Les Vacances de M. Hulot



















Les Vacances de M. Hulot (1956)
a film by Jacques Tatis

Comedy can be beautiful. It is with Chaplin and with Buster Keaton, and it is beautiful with Jacques Tatis. In this movie the images are great postcards in black and white, the gags are beautiful in their simplicity and the characters are remarkable on the way they are cartoons of themselves. Whatever I would write here will sound ceremonial when compared to the fresh manner in which this movie delivers its beauty and its humor.

The story is simple: vacations in the beach. And along the tourists you have a rich sea of relations going on: social classes, old and young people, rich and poor, a Marxist intellectual and a war veteran and around all of them Monsieur Hulot, uncomplicated and authentic. It is brilliant the way in which this character navigates through this temporary ecosystem of tourists and manages to deliver really memorable gags.

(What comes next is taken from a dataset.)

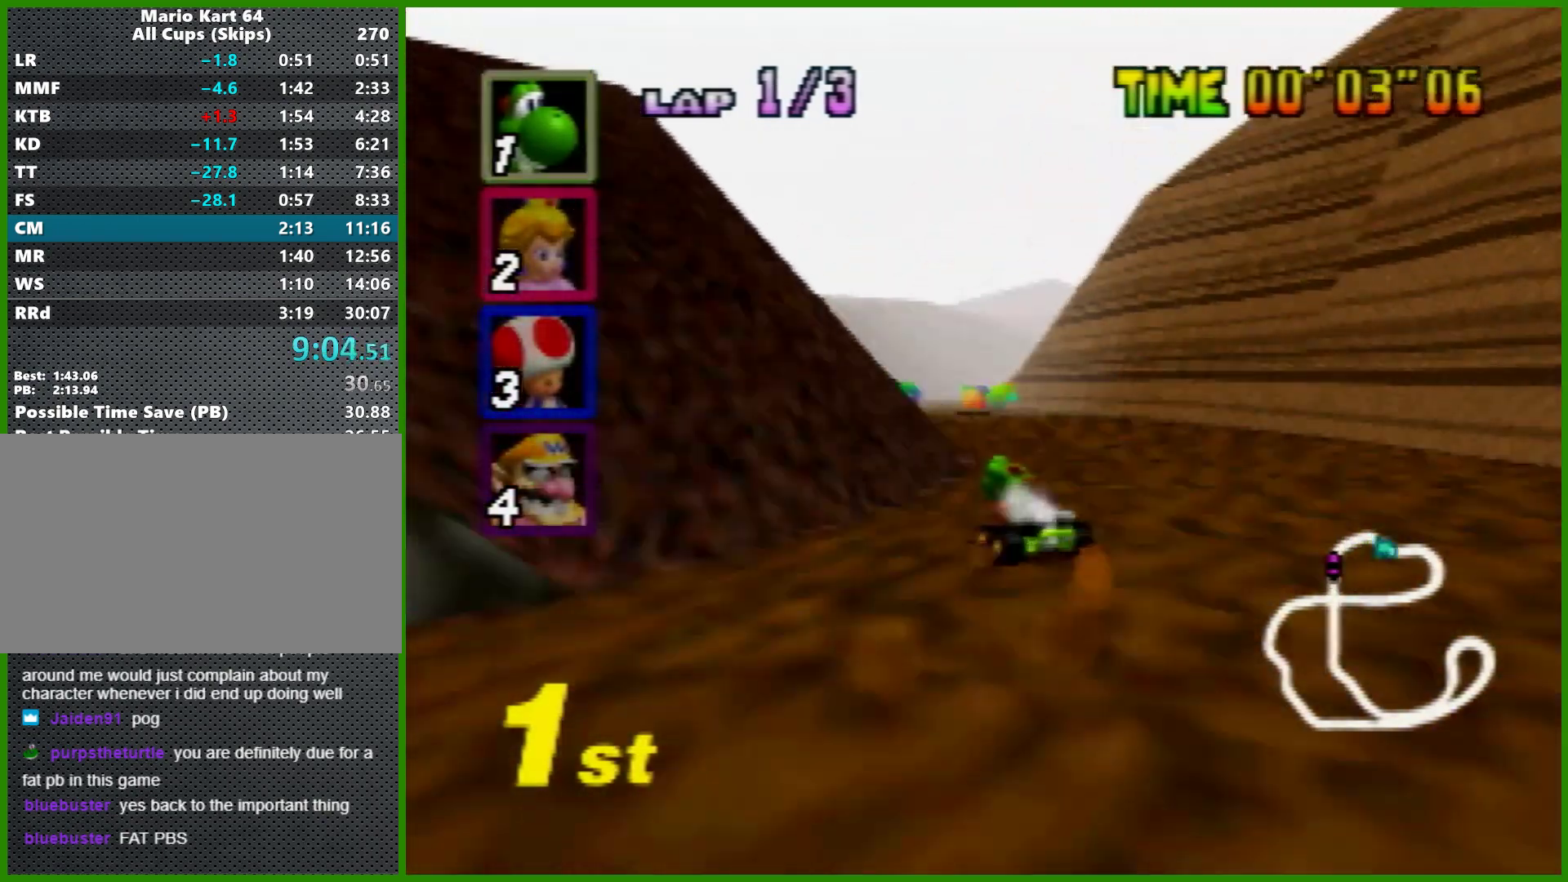
{"buttons": ["A", "R1"], "left_stick": "left", "events": [[133, "R1", "down"], [367, "left_stick", "left"]]}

The costume of M. Hulot is as remarkable. The hat, the pipe and the striped socks are part of the icon that Jacques Tatis created with this character, that embodies at the same time a humble hero and a clown. To complete the figure of Hulot, each of the takes in this film could be used as a postcard as each of the characters can be used as a portrait of the stereotype they represent. The movie is loaded with so many common images that it is easy to relate to them and enjoy the beauty in the apparent simplicity of the story. So much good humor and amazing photography, this is superb movie. Great pirate costume, M. Hulot.